Wird die Warn-App zur Datenkrake?

von Redaktion

INTERVIEW über neue Funktionen, ein Impfregister und Polizeizugriff auf Luca-Kontakte

München – Online-Registrierungen, digitale Zertifikate und ein mögliches Impfregister: Zur Pandemiebekämpfung wird immer wieder die zentrale Speicherung von persönlichen Daten gefordert. Auch die Corona-Warn-App bekommt immer mehr Funktionen, die den einstigen Charme der App – keine Datenkrake zu sein – torpedieren könnten. Ein Gespräch mit Michael Will, dem Präsidenten des Bayerischen Landesamtes für Datenschutzaufsicht.

Herr Will, mit einer neuen Version der Corona-Warn- app können Nutzer beim Ticketkauf ihre Zertifikate an den Veranstalter übermitteln. Das soll Zugangskontrollen erleichtern. Wie stehen Sie dazu?

Man muss immer abgleichen, ob das Infektionsschutzgesetz einen technischen Vorgang rechtfertigt. Es verlangt zum Beispiel eine Zugangskontrolle bei Veranstaltungen, aber keinesfalls eine Datenspeicherung auf Vorrat. Der große Charme der Corona-Warn-App war ja immer, dass die Daten nur dezentral auf dem Gerät gespeichert wurden. Die Online-Übermittlung der Zertifikate kann deshalb höchstens die Komfort-Lösung sein und bedarf der ausdrücklichen Einwilligung der Nutzer. Solche Systeme – also sowohl beim Validierungsdienstleister als auch beim Veranstalter – müssten streng auf ihre Speicherdauer und Sicherheit überprüft werden. Sonst entstünde durch solche Dienste ein Schattenimpfregister bei den Veranstaltern, das ist keine schöne Vorstellung.

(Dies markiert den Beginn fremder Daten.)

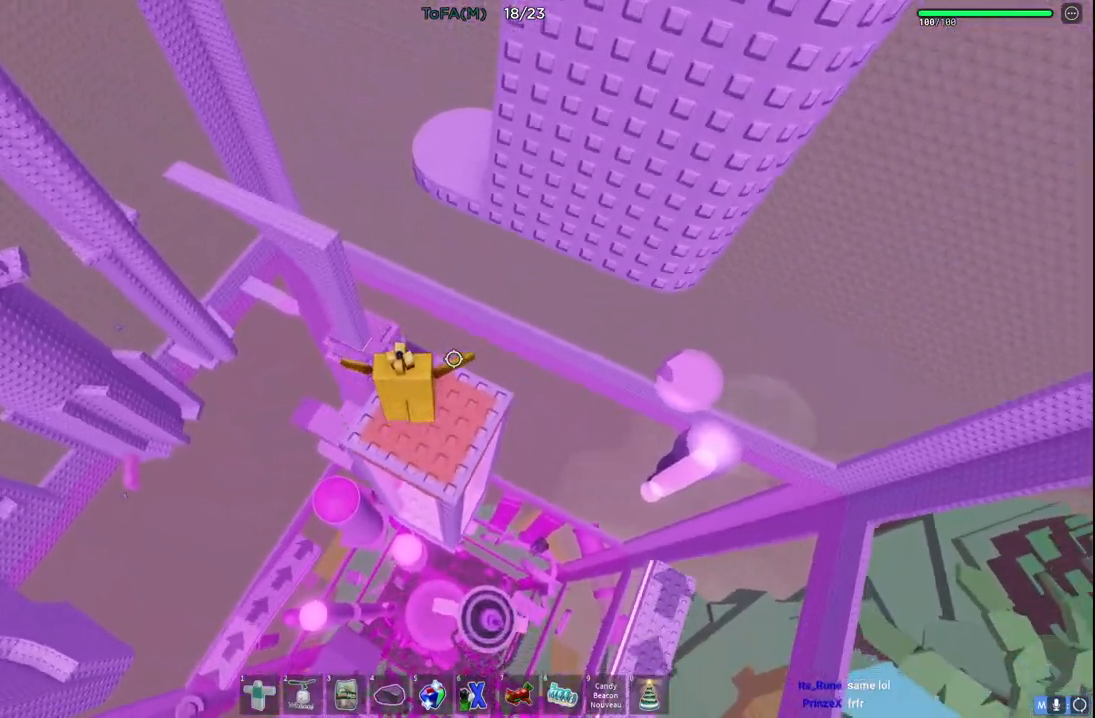
{"keys": [], "events": [[250, "space", "up"], [383, "w", "down"], [467, "w", "up"]]}
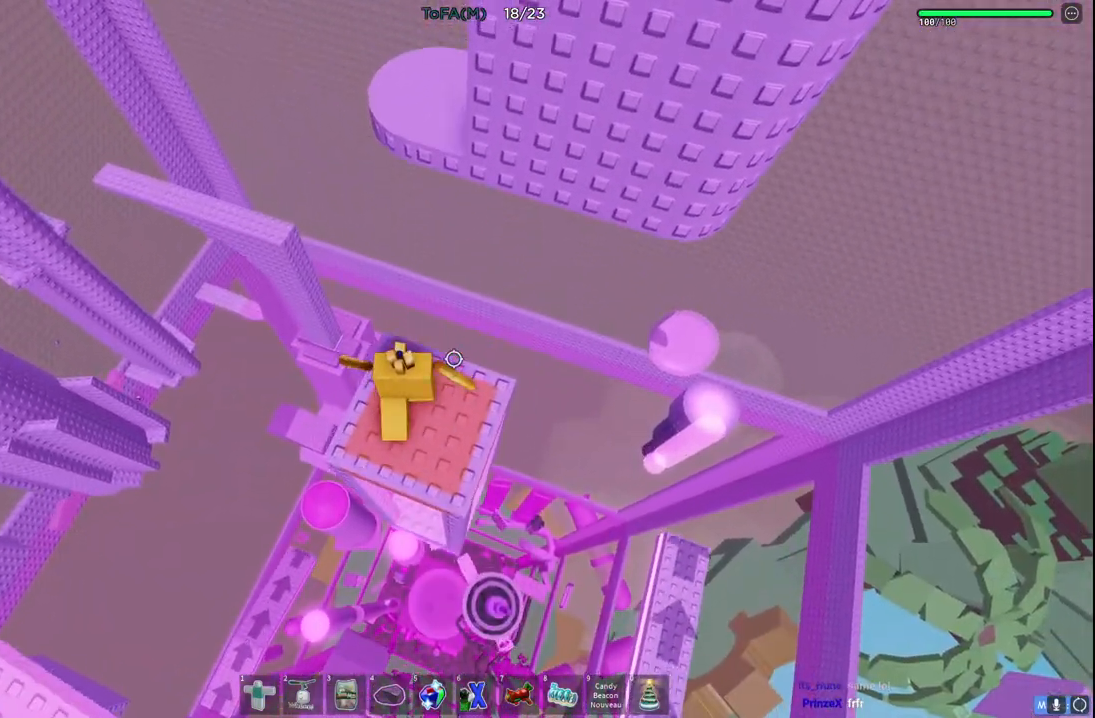
{"keys": [], "events": [[200, "s", "down"], [267, "s", "up"]]}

Kann dieses Verfahren zur Regel werden?

Nein, datenschutzrechtlich ist Speicherung der Zertifikate bis auf Weiteres die Ausnahme und nicht die Regel, da sie über das Infektionsschutzgesetz in seiner heutigen Fassung hinausgeht. Jeder Besucher einer Veranstaltung hat das Recht auf die Kontrolle durch einen Menschen, bei der seine Daten nicht gespeichert werden.

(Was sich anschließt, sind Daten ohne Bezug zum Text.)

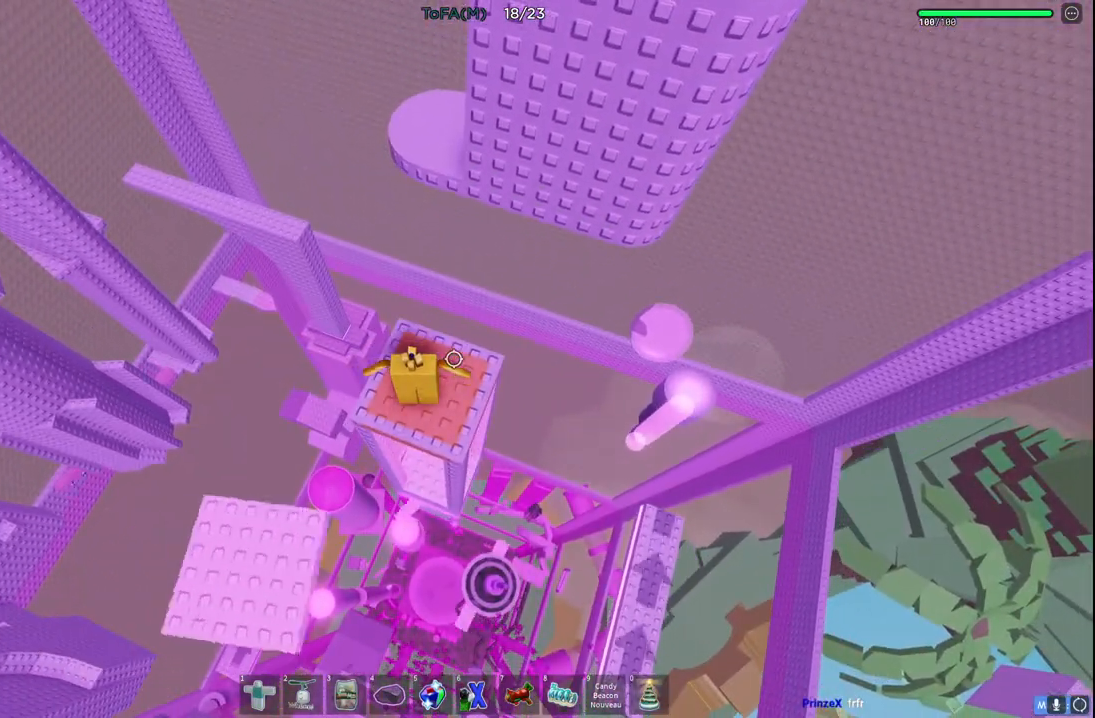
{"keys": [], "events": []}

Der Städte- und Gemeindebund fordert ein allgemeines Impfregister, Kritiker kontern mit Datenschutzbedenken.

Mir ist kein Fall bekannt, in dem der Datenschutz die Bekämpfung von Infektionsherden verhindert hat. Ein behördliches Impfregister wäre datenschutzrechtlich jedenfalls nicht ausgeschlossen, solange es entsprechend hohen Standards unterliegt. Da darf die politische Verantwortung nicht auf den Datenschutz abgewälzt werden. Es kommt auch hier vor allem auf die technische Ausgestaltung, also die Sicherung an. Denn grundsätzlich ist eine zentrale Datenspeicherung immer angreifbarer. als eine dezentrale. Und wir sprechen hier von sehr sensiblen Gesundheitsdaten, die von Kriminellen abgeschöpft werden könnten.

Unerwünschte Datenabfragen kamen im Südwesten Deutschlands aus einer anderen Richtung: Von der Polizei.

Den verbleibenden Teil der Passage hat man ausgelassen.